> [Data provided]:
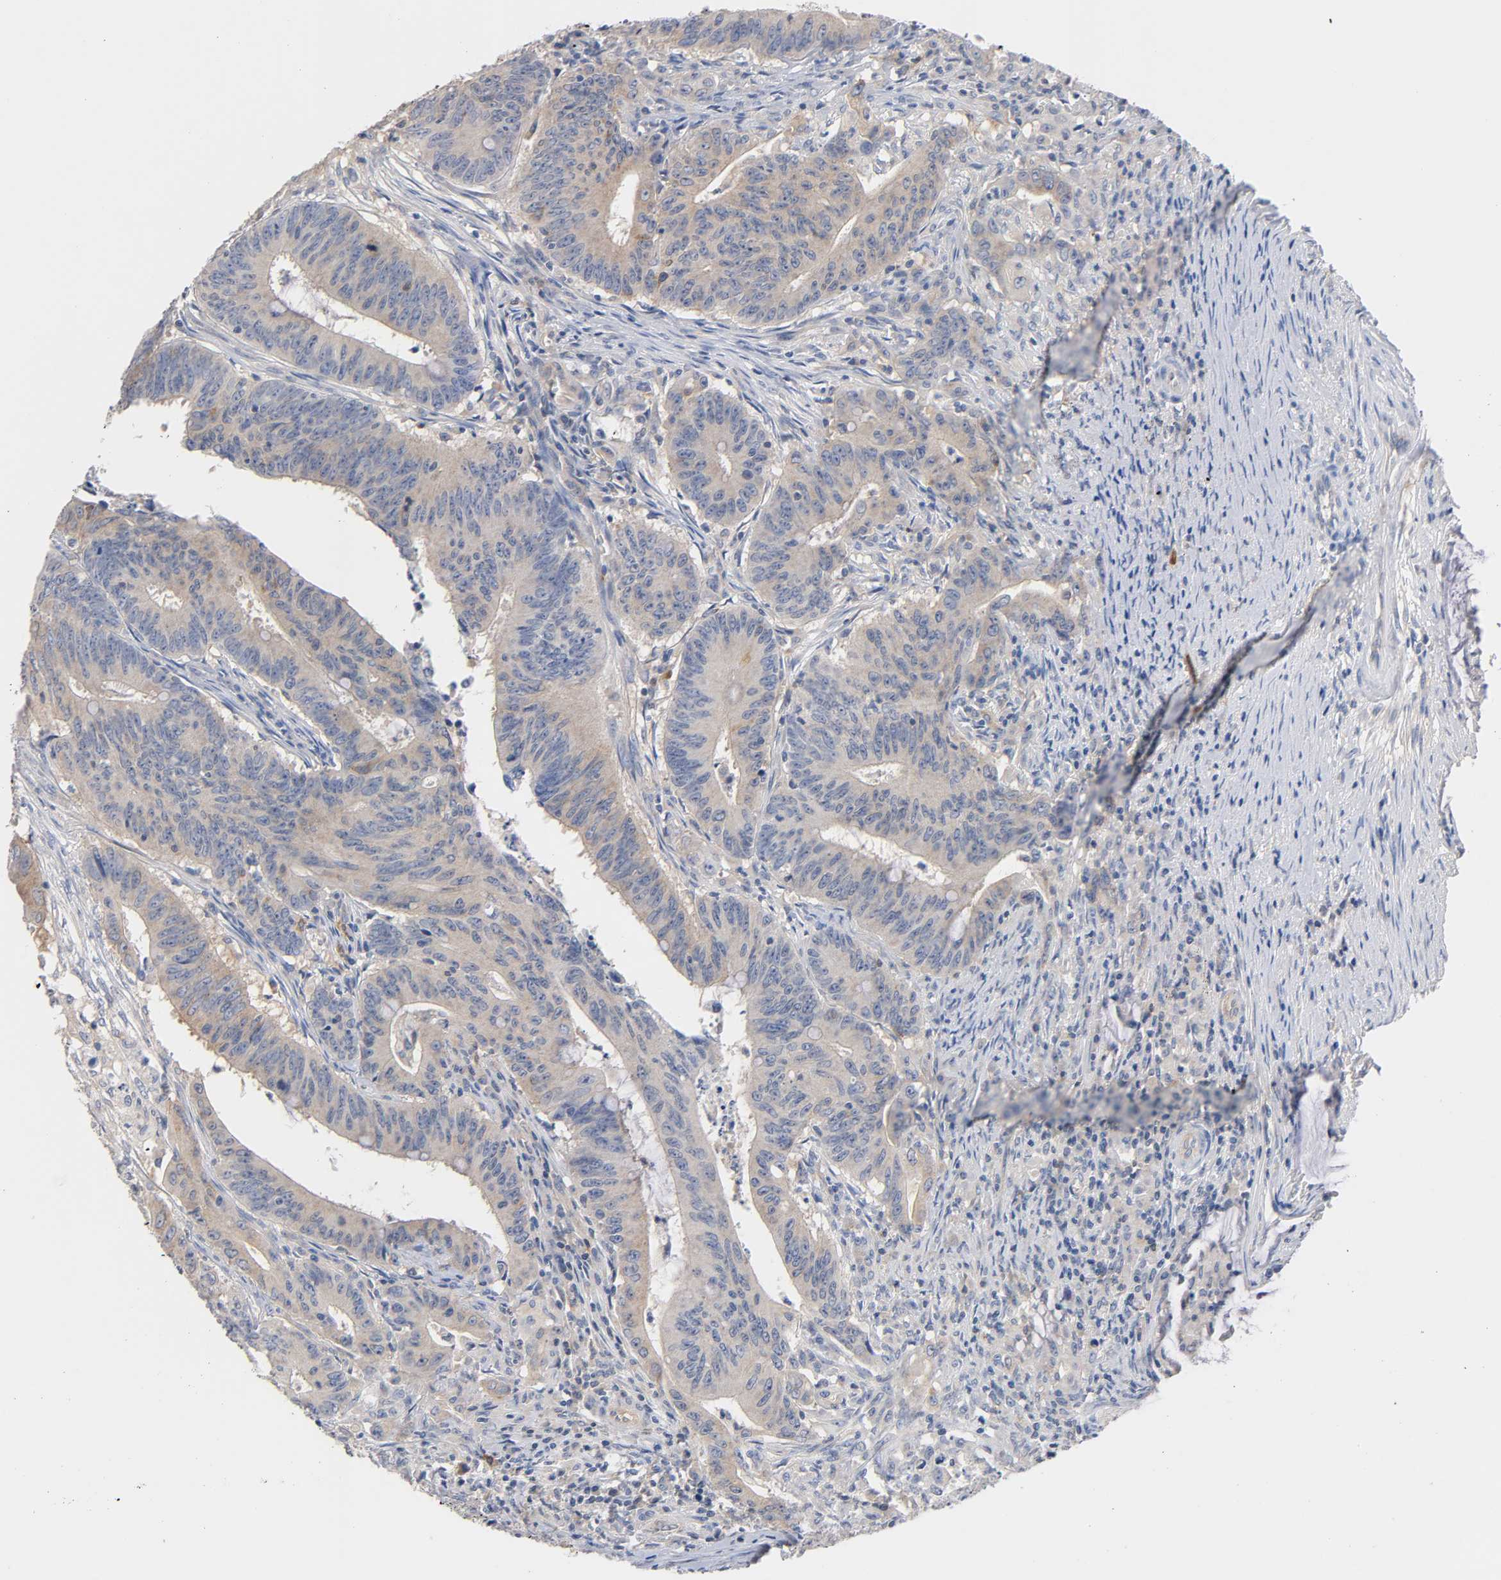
{"staining": {"intensity": "weak", "quantity": ">75%", "location": "cytoplasmic/membranous"}, "tissue": "colorectal cancer", "cell_type": "Tumor cells", "image_type": "cancer", "snomed": [{"axis": "morphology", "description": "Adenocarcinoma, NOS"}, {"axis": "topography", "description": "Colon"}], "caption": "There is low levels of weak cytoplasmic/membranous expression in tumor cells of colorectal adenocarcinoma, as demonstrated by immunohistochemical staining (brown color).", "gene": "MALT1", "patient": {"sex": "male", "age": 45}}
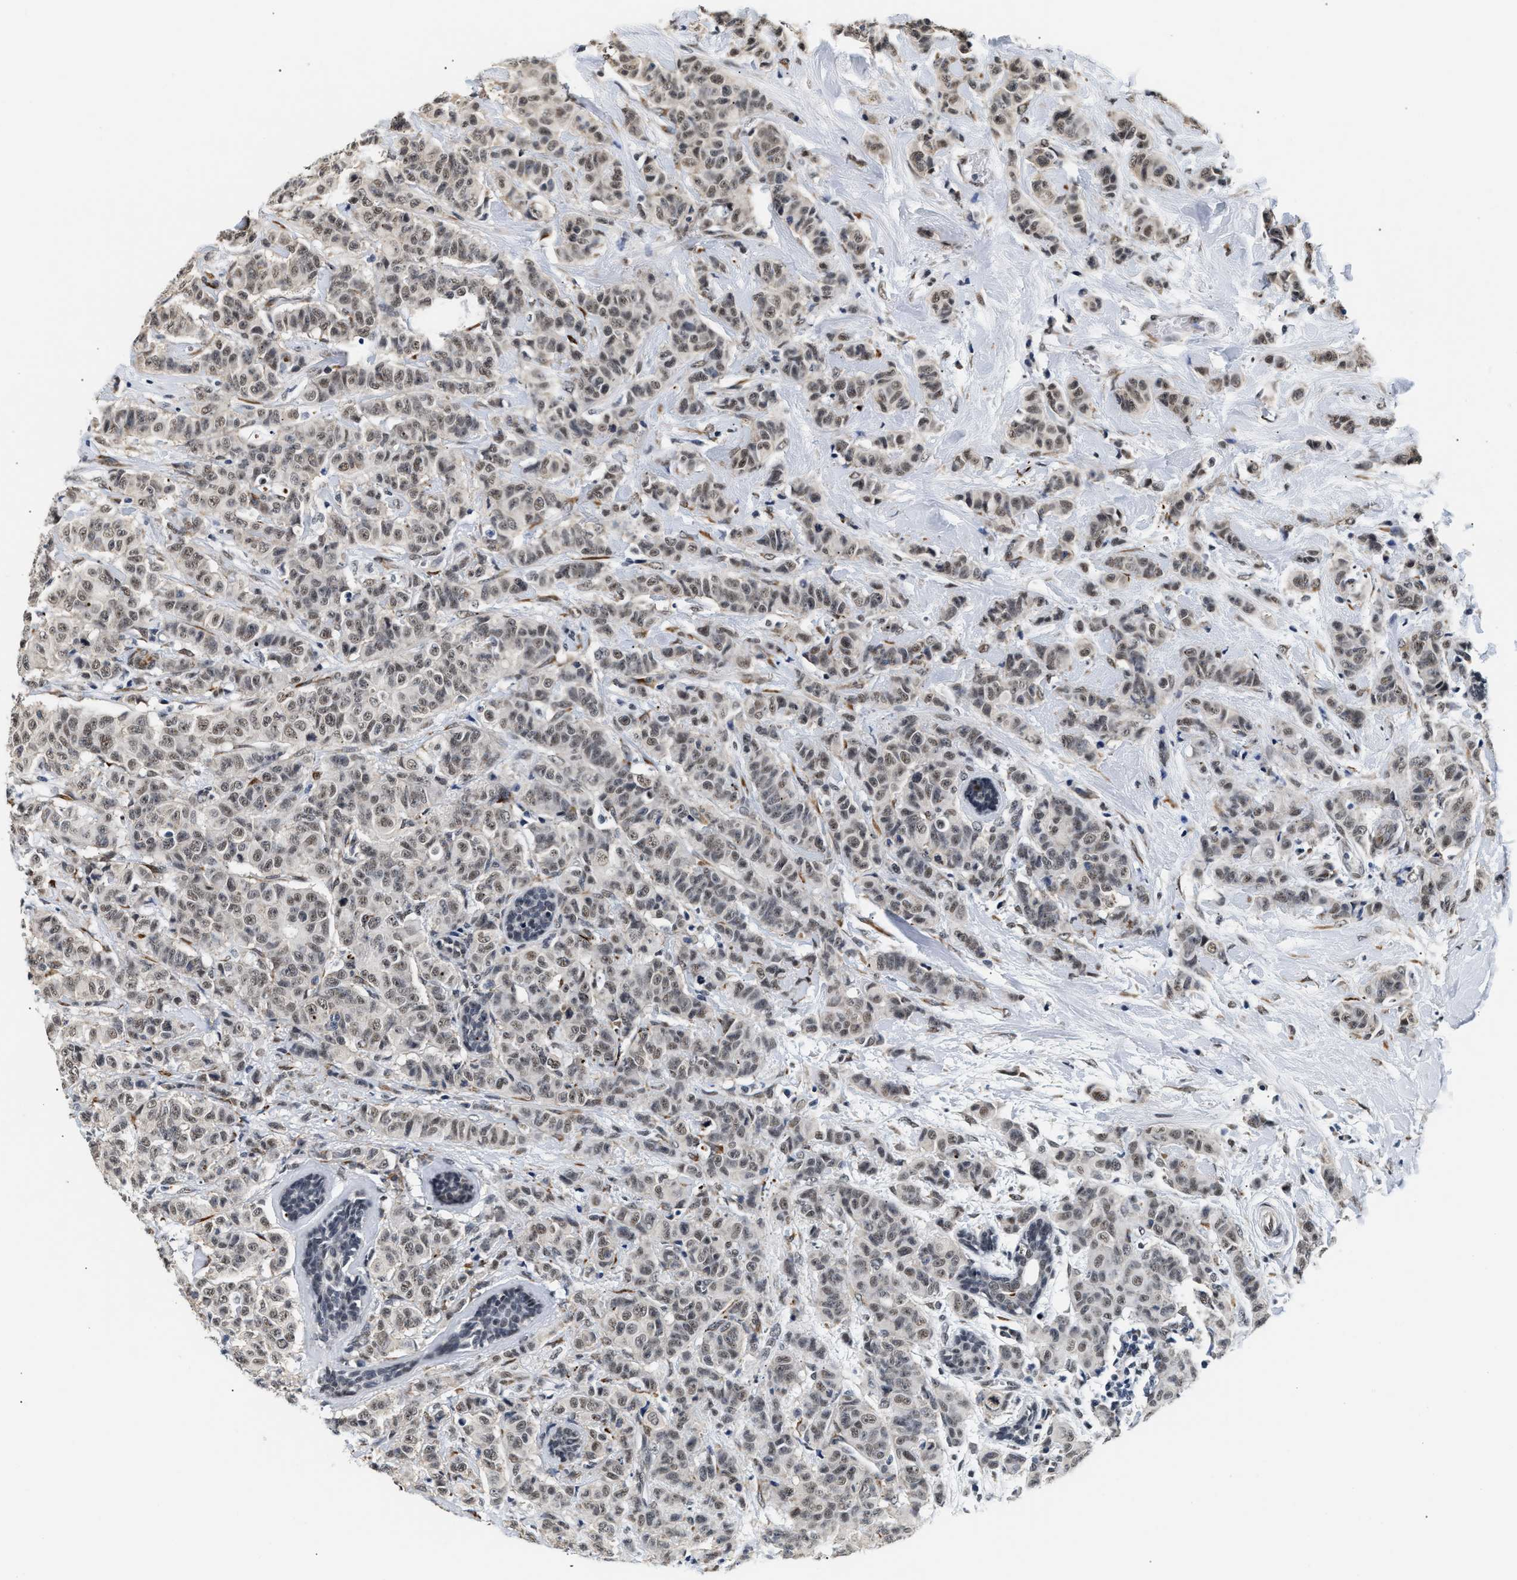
{"staining": {"intensity": "weak", "quantity": ">75%", "location": "nuclear"}, "tissue": "breast cancer", "cell_type": "Tumor cells", "image_type": "cancer", "snomed": [{"axis": "morphology", "description": "Normal tissue, NOS"}, {"axis": "morphology", "description": "Duct carcinoma"}, {"axis": "topography", "description": "Breast"}], "caption": "This image reveals immunohistochemistry (IHC) staining of human breast cancer, with low weak nuclear expression in about >75% of tumor cells.", "gene": "THOC1", "patient": {"sex": "female", "age": 40}}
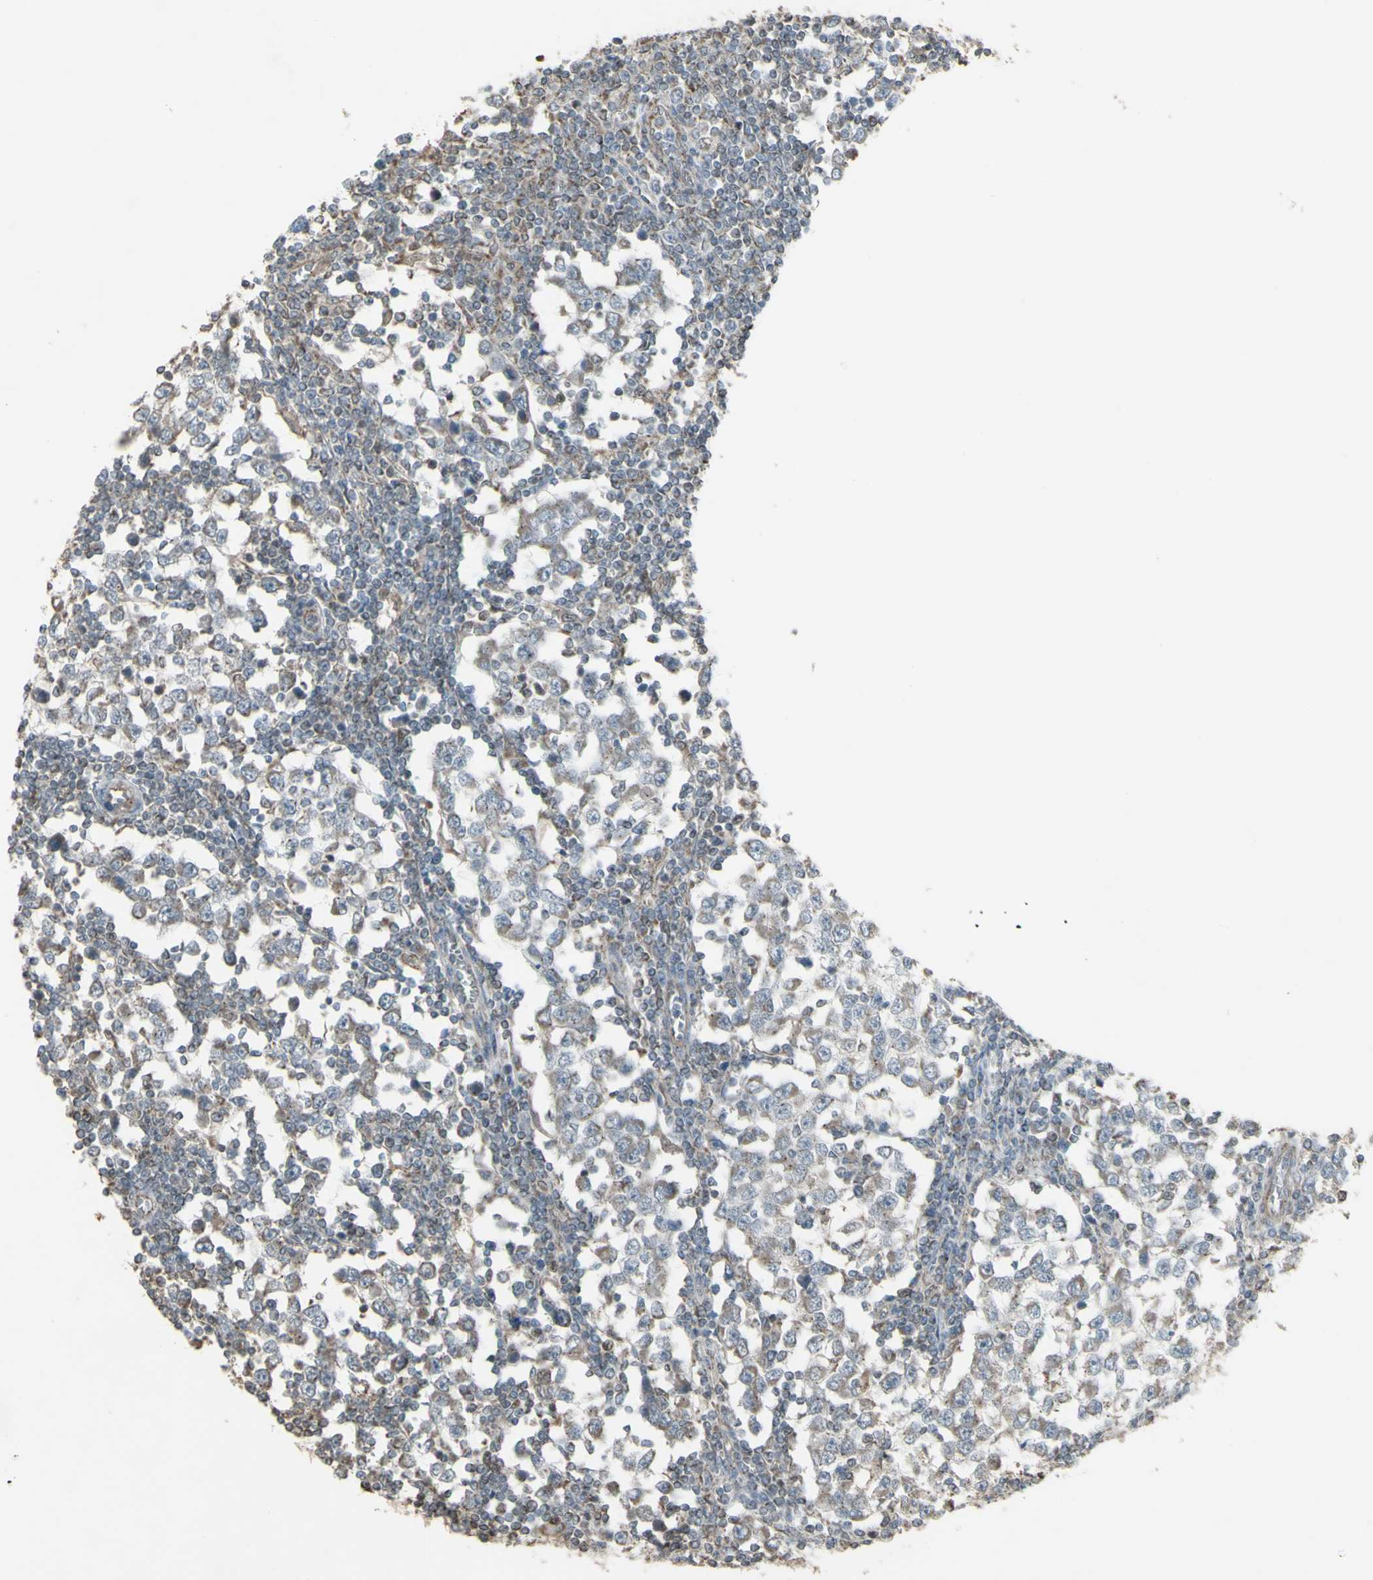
{"staining": {"intensity": "negative", "quantity": "none", "location": "none"}, "tissue": "testis cancer", "cell_type": "Tumor cells", "image_type": "cancer", "snomed": [{"axis": "morphology", "description": "Seminoma, NOS"}, {"axis": "topography", "description": "Testis"}], "caption": "Tumor cells are negative for protein expression in human testis cancer (seminoma).", "gene": "FXYD3", "patient": {"sex": "male", "age": 65}}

> [Exercise requirements]: The lines needed are those from the one containing "image reveals immunohistochemistry" through the end of the listing, given again word for word and without any picture.

> [Answer for this exercise]:
{"staining": {"intensity": "weak", "quantity": ">75%", "location": "nuclear"}, "tissue": "breast cancer", "cell_type": "Tumor cells", "image_type": "cancer", "snomed": [{"axis": "morphology", "description": "Normal tissue, NOS"}, {"axis": "morphology", "description": "Duct carcinoma"}, {"axis": "topography", "description": "Breast"}], "caption": "This image reveals immunohistochemistry (IHC) staining of human breast cancer, with low weak nuclear expression in about >75% of tumor cells.", "gene": "THOC1", "patient": {"sex": "female", "age": 40}}
{"staining": {"intensity": "negative", "quantity": "none", "location": "none"}, "tissue": "testis cancer", "cell_type": "Tumor cells", "image_type": "cancer", "snomed": [{"axis": "morphology", "description": "Seminoma, NOS"}, {"axis": "topography", "description": "Testis"}], "caption": "Tumor cells are negative for protein expression in human testis cancer (seminoma).", "gene": "FXYD3", "patient": {"sex": "male", "age": 65}}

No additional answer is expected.